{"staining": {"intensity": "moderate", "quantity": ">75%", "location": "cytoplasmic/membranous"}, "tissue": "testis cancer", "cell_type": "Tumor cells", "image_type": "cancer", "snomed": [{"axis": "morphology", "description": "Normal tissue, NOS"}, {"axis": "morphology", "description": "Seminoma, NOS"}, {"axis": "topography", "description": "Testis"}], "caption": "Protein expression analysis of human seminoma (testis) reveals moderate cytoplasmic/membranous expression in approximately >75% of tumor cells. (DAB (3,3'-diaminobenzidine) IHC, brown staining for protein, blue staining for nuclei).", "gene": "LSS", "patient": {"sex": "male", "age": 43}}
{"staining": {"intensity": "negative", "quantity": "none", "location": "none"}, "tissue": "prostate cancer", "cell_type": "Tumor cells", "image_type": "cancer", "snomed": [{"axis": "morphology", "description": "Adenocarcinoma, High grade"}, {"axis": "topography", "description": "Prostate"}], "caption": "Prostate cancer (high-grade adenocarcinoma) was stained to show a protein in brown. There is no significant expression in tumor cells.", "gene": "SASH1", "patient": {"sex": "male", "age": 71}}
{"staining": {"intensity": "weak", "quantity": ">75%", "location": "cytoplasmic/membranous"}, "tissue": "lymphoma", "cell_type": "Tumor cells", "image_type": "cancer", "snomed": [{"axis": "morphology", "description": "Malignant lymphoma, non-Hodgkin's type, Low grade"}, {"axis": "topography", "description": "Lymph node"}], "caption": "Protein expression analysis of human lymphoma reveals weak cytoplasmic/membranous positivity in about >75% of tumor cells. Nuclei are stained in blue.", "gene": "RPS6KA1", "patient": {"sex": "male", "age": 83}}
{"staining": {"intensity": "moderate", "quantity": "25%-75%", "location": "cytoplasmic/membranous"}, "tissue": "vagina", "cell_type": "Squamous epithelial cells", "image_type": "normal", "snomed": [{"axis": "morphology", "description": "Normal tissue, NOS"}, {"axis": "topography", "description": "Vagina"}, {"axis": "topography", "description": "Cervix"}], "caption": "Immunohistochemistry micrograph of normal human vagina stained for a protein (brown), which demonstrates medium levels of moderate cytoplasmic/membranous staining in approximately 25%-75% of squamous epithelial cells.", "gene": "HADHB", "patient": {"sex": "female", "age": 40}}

**Problem statement**:
Without any alteration, repeat the entire listing.

**Solution to this task**:
{"staining": {"intensity": "moderate", "quantity": ">75%", "location": "cytoplasmic/membranous"}, "tissue": "testis cancer", "cell_type": "Tumor cells", "image_type": "cancer", "snomed": [{"axis": "morphology", "description": "Normal tissue, NOS"}, {"axis": "morphology", "description": "Seminoma, NOS"}, {"axis": "topography", "description": "Testis"}], "caption": "Protein expression analysis of human seminoma (testis) reveals moderate cytoplasmic/membranous expression in approximately >75% of tumor cells. (DAB (3,3'-diaminobenzidine) IHC, brown staining for protein, blue staining for nuclei).", "gene": "LSS", "patient": {"sex": "male", "age": 43}}
{"staining": {"intensity": "negative", "quantity": "none", "location": "none"}, "tissue": "prostate cancer", "cell_type": "Tumor cells", "image_type": "cancer", "snomed": [{"axis": "morphology", "description": "Adenocarcinoma, High grade"}, {"axis": "topography", "description": "Prostate"}], "caption": "Prostate cancer (high-grade adenocarcinoma) was stained to show a protein in brown. There is no significant expression in tumor cells.", "gene": "SASH1", "patient": {"sex": "male", "age": 71}}
{"staining": {"intensity": "weak", "quantity": ">75%", "location": "cytoplasmic/membranous"}, "tissue": "lymphoma", "cell_type": "Tumor cells", "image_type": "cancer", "snomed": [{"axis": "morphology", "description": "Malignant lymphoma, non-Hodgkin's type, Low grade"}, {"axis": "topography", "description": "Lymph node"}], "caption": "Protein expression analysis of human lymphoma reveals weak cytoplasmic/membranous positivity in about >75% of tumor cells. Nuclei are stained in blue.", "gene": "RPS6KA1", "patient": {"sex": "male", "age": 83}}
{"staining": {"intensity": "moderate", "quantity": "25%-75%", "location": "cytoplasmic/membranous"}, "tissue": "vagina", "cell_type": "Squamous epithelial cells", "image_type": "normal", "snomed": [{"axis": "morphology", "description": "Normal tissue, NOS"}, {"axis": "topography", "description": "Vagina"}, {"axis": "topography", "description": "Cervix"}], "caption": "Immunohistochemistry micrograph of normal human vagina stained for a protein (brown), which demonstrates medium levels of moderate cytoplasmic/membranous staining in approximately 25%-75% of squamous epithelial cells.", "gene": "HADHB", "patient": {"sex": "female", "age": 40}}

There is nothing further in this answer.